Chapter 6: African American Education

1865

  • Civil War Ends-Common School era

  • Horace Man dies in 1865 and dies in Ohio

  • Begins the influential era of Reconstruction

  • Towards end of Civil war, Lincoln shifted from fighting to preserve the Union to fighting to abolish slavery.

  • 4 million African Americans are freed

Three Reconstruction Amendments passed:

  • 13th Amendment: Abolished slavery

  • 14th Amendment: Citizenship for freed slaves. Equal protection clause.

  • 15th Amendment: Suffrage for African American males.

Black Belt: 623 Southern counties in the United States across 11 states with higher than average population of African American communities. These areas are characterized by worse off employment, education, and housing.

1867

Reconstruction: A period of time when the North focused on rebuilding the South following the end of the Civil War.

  • Troops from the North were sent to the South to enforce federal law.

  • Troops kept the peace and enforced reconstruction

Suffrage: The right to vote extended to African American males.

Money for Education: For the first time money was given to public education for African Americans in the South.

Black Codes:

  • Laws set to undermine the gaining equality of African Americans.

  • Jim Crow laws set to enforce segregation and separated the races.

  • Separate but Equal established and deemed constitutional by Plessy v. Ferguson.

  • Pig Laws: laws in the South that more harshly punished black Americans for crimes where a white man might receive a lesser punishment.

1877

Depression: When the North suffers an economic depression they are more worried about themselves which shifts their focus from reconstruction to themselves.

Rutherford B. Hayes: Makes a promise with the South to remove troops from the South. He wins with support from Southern Whites.

These both lead to a period in time called Redemption in the South.

Redemption led to all gains during Reconstruction being eliminated for African Americans in schooling.

1890

  1. Right to Vote: Mississippi Plan enacts literacy tests and poll taxes which significantly hinders black peoples right to vote. We see a significant drop in voter registration among black men at this time.

  2. Money for Black Education: A shift from Per-capita allocation of money to schools. Palmer came up with a plan that passed that changed who allocated funds from the state Superintendents of education to local (majority white) school boards. This led to almost a completely dismantled African American Public Education System in the South.

Booker T. Washington

Booker T. Washington was born during the Reconstruction era. The education he received was good because money had been allowed to flow into black Public schools.

Believed in these Key Ideas:

  • Believed that for African Americans to excel they’d need vocational education.

  • Believed in the theory that the “black” race was less evolved and thus needed to “catch up” with the white race.

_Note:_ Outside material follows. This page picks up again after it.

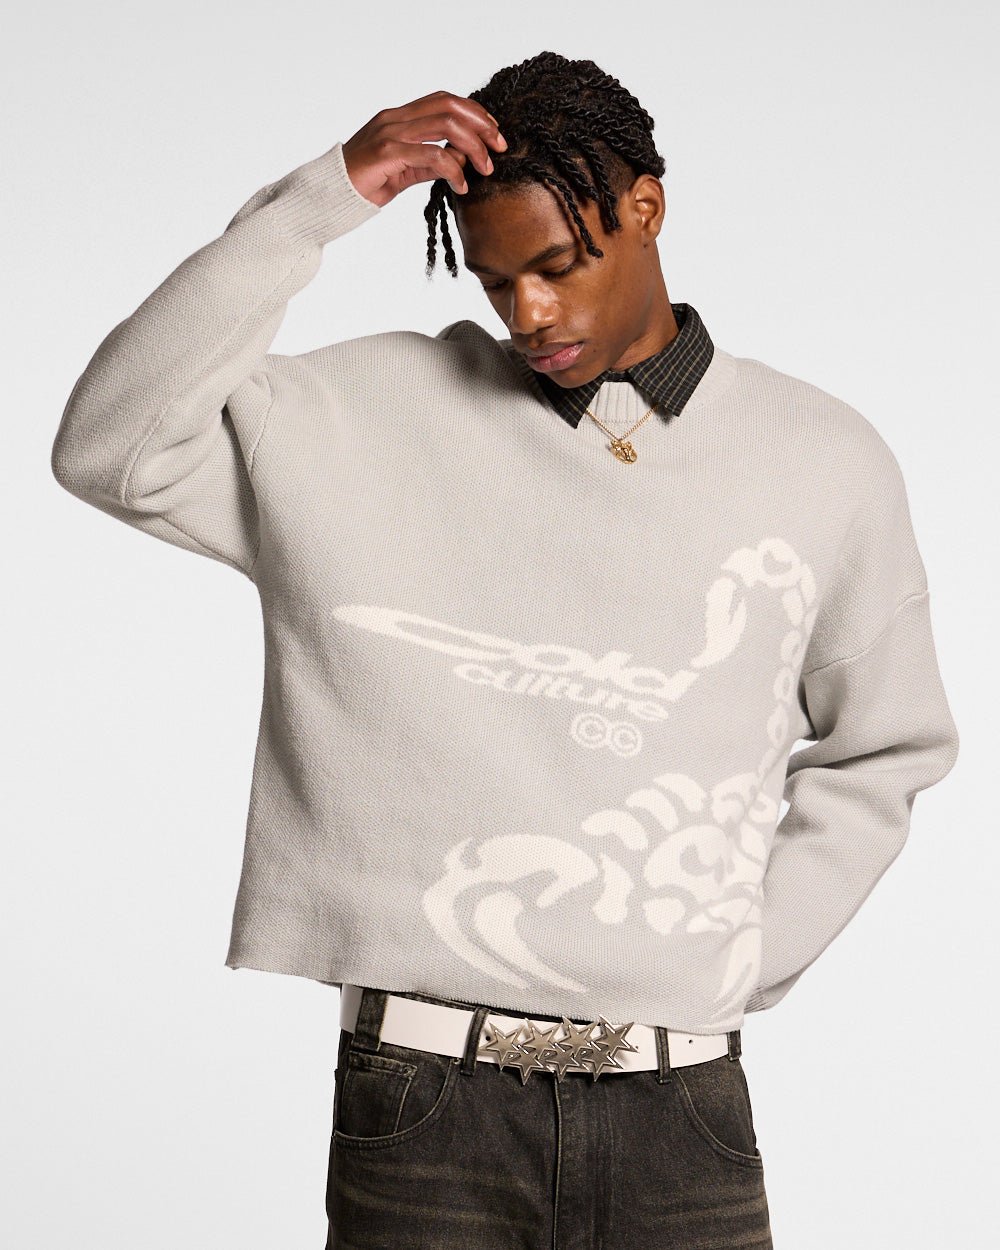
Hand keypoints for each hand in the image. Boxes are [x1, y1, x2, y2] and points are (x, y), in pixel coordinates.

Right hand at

  • Didn’t largely attribute African American oppression to systems of racism but less evolved.

  • Established the Tuskegee Institute which still persists today to educate generations of leaders.

  • Born a slave in Virgina and went to school during Reconstruction before Redemption.

W.E.B DuBois

Serves as a foil to Booker T. Washington in his beliefs. DuBois was a writer and author. He published materials that exposed racist crimes by mob violence while at the NAACP.

His main beliefs were:

  • Believed in education that would cultivate the brain rather than just vocational education.

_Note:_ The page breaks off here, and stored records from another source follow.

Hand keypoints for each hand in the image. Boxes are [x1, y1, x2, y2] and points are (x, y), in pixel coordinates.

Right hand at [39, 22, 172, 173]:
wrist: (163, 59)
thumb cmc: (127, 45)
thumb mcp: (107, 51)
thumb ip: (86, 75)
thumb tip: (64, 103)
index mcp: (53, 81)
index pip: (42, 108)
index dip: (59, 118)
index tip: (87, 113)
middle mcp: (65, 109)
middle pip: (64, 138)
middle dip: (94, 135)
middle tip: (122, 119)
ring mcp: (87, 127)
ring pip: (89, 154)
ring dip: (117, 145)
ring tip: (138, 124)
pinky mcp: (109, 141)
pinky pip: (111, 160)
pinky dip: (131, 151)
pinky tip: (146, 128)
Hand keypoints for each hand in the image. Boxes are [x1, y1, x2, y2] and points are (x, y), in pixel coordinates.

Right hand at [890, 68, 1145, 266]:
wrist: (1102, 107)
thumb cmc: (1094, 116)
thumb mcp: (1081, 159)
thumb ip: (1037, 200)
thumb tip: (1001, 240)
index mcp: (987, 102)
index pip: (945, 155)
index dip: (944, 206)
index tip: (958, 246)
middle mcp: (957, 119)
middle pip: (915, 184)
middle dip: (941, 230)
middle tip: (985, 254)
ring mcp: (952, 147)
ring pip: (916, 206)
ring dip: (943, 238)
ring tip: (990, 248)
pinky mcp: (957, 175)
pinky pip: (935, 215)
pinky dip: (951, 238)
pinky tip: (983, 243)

  • He was a teacher and obtained his Ph.D from Harvard.

  • Attributed African American setbacks to racist systems and systemic racism.

  • Born free in Massachusetts.

Words to Know

  • 13th Amendment: Abolished Slavery.

  • 14th Amendment: Established citizenship for all former slaves and all Americans moving forward. Also established equal protection under the law.

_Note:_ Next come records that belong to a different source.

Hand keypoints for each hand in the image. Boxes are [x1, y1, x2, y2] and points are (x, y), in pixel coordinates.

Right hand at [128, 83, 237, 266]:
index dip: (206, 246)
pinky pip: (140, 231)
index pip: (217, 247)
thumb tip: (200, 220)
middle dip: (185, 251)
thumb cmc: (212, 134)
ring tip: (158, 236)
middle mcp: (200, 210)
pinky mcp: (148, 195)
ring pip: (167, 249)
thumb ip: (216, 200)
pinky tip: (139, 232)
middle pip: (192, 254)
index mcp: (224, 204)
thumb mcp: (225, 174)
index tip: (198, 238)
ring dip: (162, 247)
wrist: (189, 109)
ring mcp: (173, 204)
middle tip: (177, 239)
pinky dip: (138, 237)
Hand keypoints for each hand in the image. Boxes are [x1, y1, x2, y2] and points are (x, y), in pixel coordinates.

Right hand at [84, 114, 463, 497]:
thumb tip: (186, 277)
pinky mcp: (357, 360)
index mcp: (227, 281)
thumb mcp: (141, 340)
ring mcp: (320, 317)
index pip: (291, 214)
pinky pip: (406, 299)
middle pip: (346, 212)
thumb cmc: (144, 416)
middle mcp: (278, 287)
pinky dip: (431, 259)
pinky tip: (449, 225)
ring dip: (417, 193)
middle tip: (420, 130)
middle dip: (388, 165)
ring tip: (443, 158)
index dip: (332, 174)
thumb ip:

  • 15th Amendment: Gave black men the right to vote.

  • Black Belt: A series of majority black counties in in the South.

  • Palmer Plan: House Bill 504 that changed the allocation of funds for schools. Solomon Palmer the State Superintendent of Education shifted the allocation of funding from himself to white school boards.

  • NAACP: The National Association for the Advancement of Colored People.

  • Plessy v. Ferguson: Established the doctrine of Separate but Equal that allowed segregation to undermine the 14th amendment.

  • Brown v. Board of Education: A case brought before the Supreme Court that invalidated segregation in public schools and repealed the doctrine of separate but equal.